- Born: David A. Truesdale October 1950 (age 75)
- Occupations: Editor; critic;

= Dave Truesdale =

American editor and literary critic (born 1950)

David A. Truesdale is an American science fiction editor and literary critic.

==Early life==
Truesdale graduated from the University of Wisconsin–Oshkosh with a double major in English and philosophy.

==Editorial career==
Truesdale founded his science fiction fanzine Tangent in 1975 while living in Oshkosh, Wisconsin. The magazine ceased publication in 1977, but Truesdale revived it in 1993 and moved it online in 1997. Tangent Online currently features articles, interviews, editorials and reviews of fiction published in professional science fiction and fantasy magazines. It has been a finalist six times for a Hugo Award. In 2004 Tangent Online was a finalist for a World Fantasy Award in the Special Award, Non-Professional category. In 2002 the magazine was awarded sixth place in the Locus Award for Best Website category.

Truesdale served as editor for the SFWA Bulletin from 1999-2002 and as a columnist for F&SF from 2005-2009. He also served as a judge for the World Fantasy Award in 1998.

==Controversies==
===2010 email petition===
In 2010 Truesdale circulated a petition to oppose creation of a SFWA advisory board which was meant to peer-review the SFWA Bulletin as a guard against possibly harmful elements. The petition was perceived as opposing efforts within the SFWA to reduce sexism. It read, in part: “It is our hope others will add their names to this call for SFWA President Steven Gould to kill any proposed advisory board or any other method designed to censor or infringe on any SFWA member their First Amendment right to freedom of speech in the pages of the SFWA Bulletin".

===2016 MidAmeriCon II expulsion===
In 2016 Truesdale served as moderator for the State of Short Fiction panel at MidAmeriCon II in Kansas City, Missouri, which administered the Hugo Awards. Truesdale began the session with a long monologue asserting his opinions. His comments were considered inflammatory, and it was reported that some people walked out of the panel discussion, while others on the panel eventually interrupted in order to continue the discussion.
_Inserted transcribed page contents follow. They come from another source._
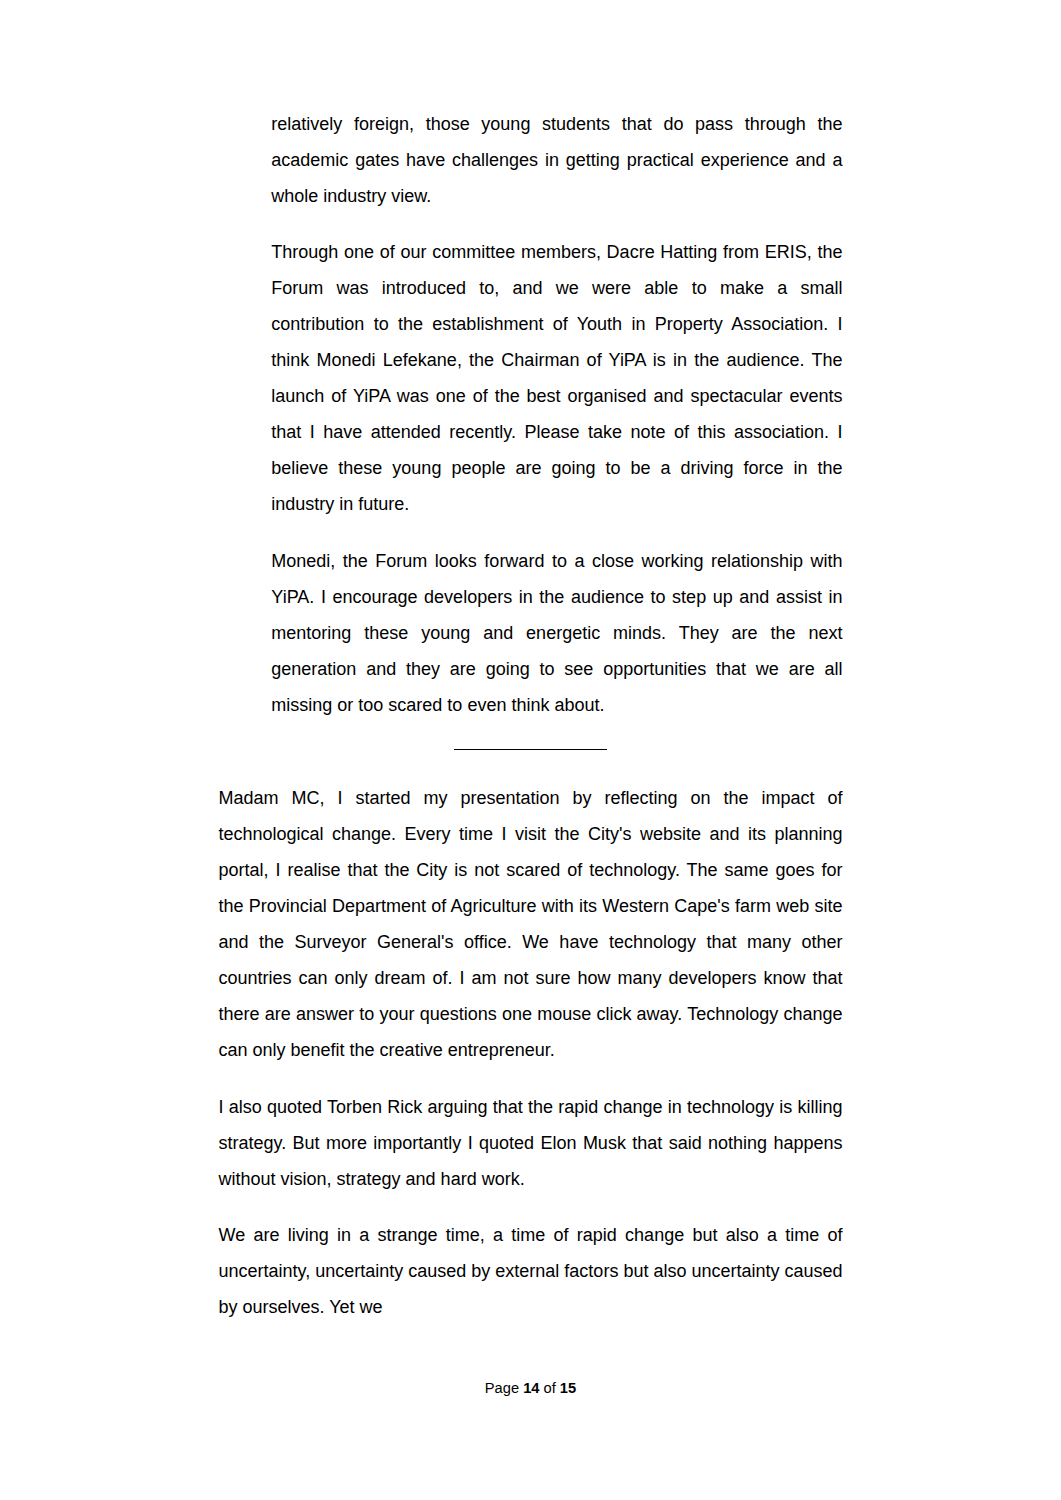relatively foreign, those young students that do pass through the academic gates have challenges in getting practical experience and a whole industry view.
Through one of our committee members, Dacre Hatting from ERIS, the Forum was introduced to, and we were able to make a small contribution to the establishment of Youth in Property Association. I think Monedi Lefekane, the Chairman of YiPA is in the audience. The launch of YiPA was one of the best organised and spectacular events that I have attended recently. Please take note of this association. I believe these young people are going to be a driving force in the industry in future.
Monedi, the Forum looks forward to a close working relationship with YiPA. I encourage developers in the audience to step up and assist in mentoring these young and energetic minds. They are the next generation and they are going to see opportunities that we are all missing or too scared to even think about.
Madam MC, I started my presentation by reflecting on the impact of technological change. Every time I visit the City's website and its planning portal, I realise that the City is not scared of technology. The same goes for the Provincial Department of Agriculture with its Western Cape's farm web site and the Surveyor General's office. We have technology that many other countries can only dream of. I am not sure how many developers know that there are answer to your questions one mouse click away. Technology change can only benefit the creative entrepreneur.
I also quoted Torben Rick arguing that the rapid change in technology is killing strategy. But more importantly I quoted Elon Musk that said nothing happens without vision, strategy and hard work.
We are living in a strange time, a time of rapid change but also a time of uncertainty, uncertainty caused by external factors but also uncertainty caused by ourselves. Yet we
Page 14 of 15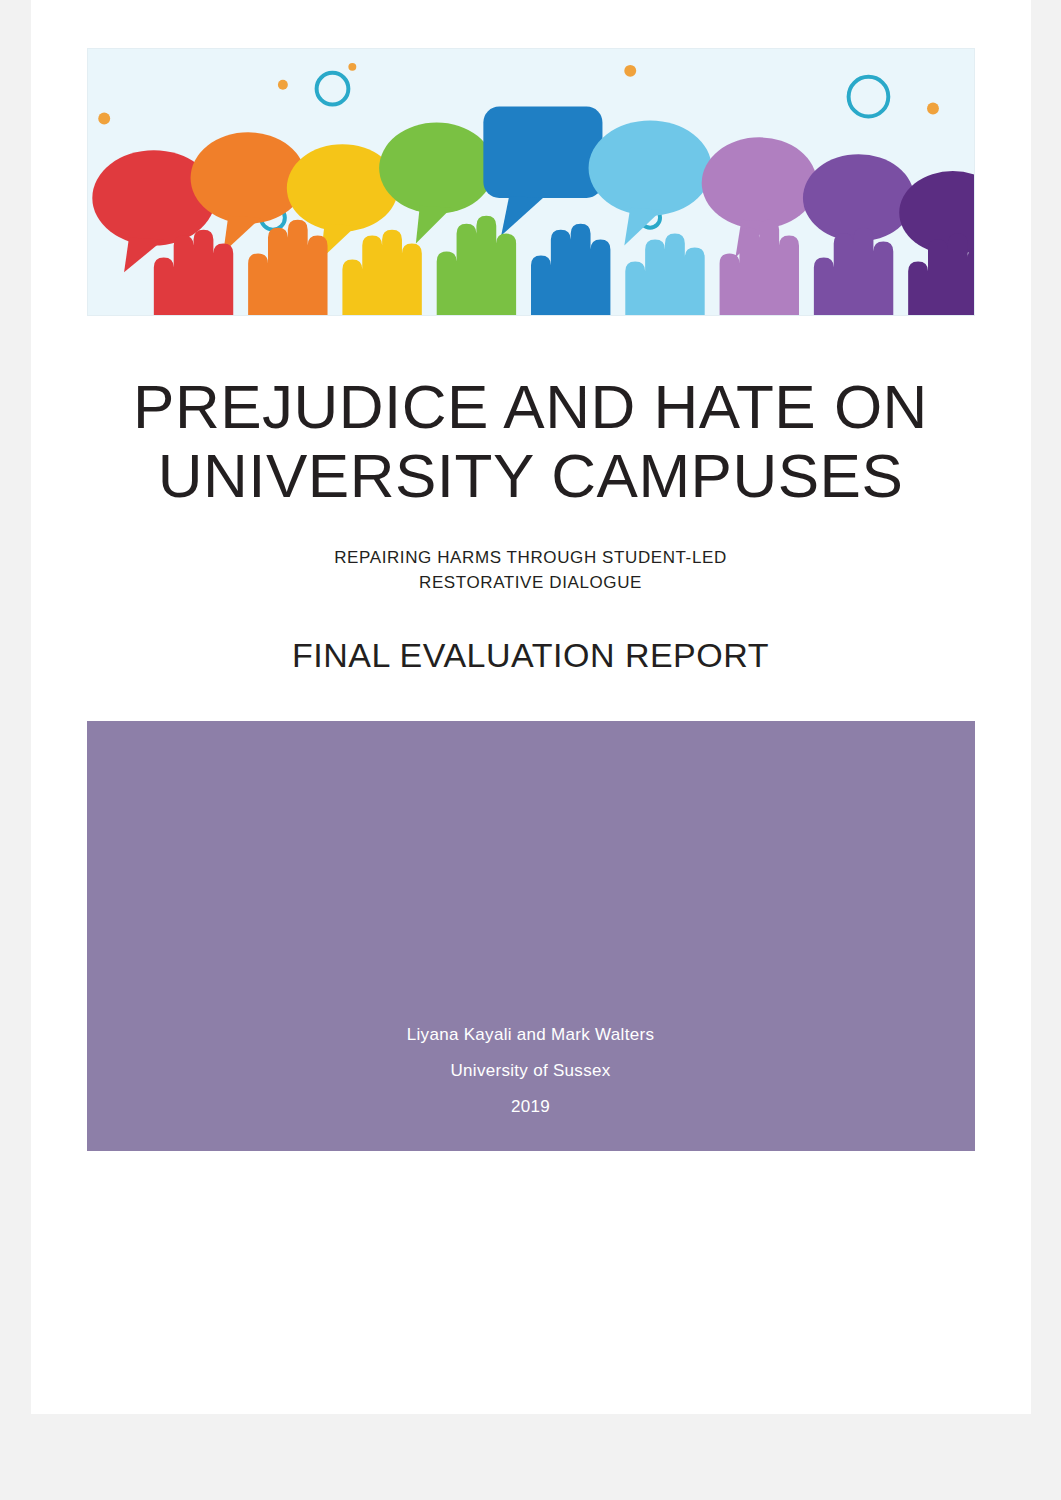PREJUDICE AND HATE ON UNIVERSITY CAMPUSES
REPAIRING HARMS THROUGH STUDENT-LED
RESTORATIVE DIALOGUE
FINAL EVALUATION REPORT
Liyana Kayali and Mark Walters
University of Sussex
2019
Afterward, Truesdale was expelled from the convention even though he was a 2016 finalist for a Hugo Award. According to a statement from MidAmeriCon II: "Dave Truesdale's membership was revoked because he violated MidAmeriCon II's Code of Conduct. Specifically, he caused 'significant interference with event operations and caused excessive discomfort to others'."

==Personal life==
Truesdale currently lives in Kansas City, Missouri. Besides his career as an editor, he pursues interests in astronomy and old time radio history.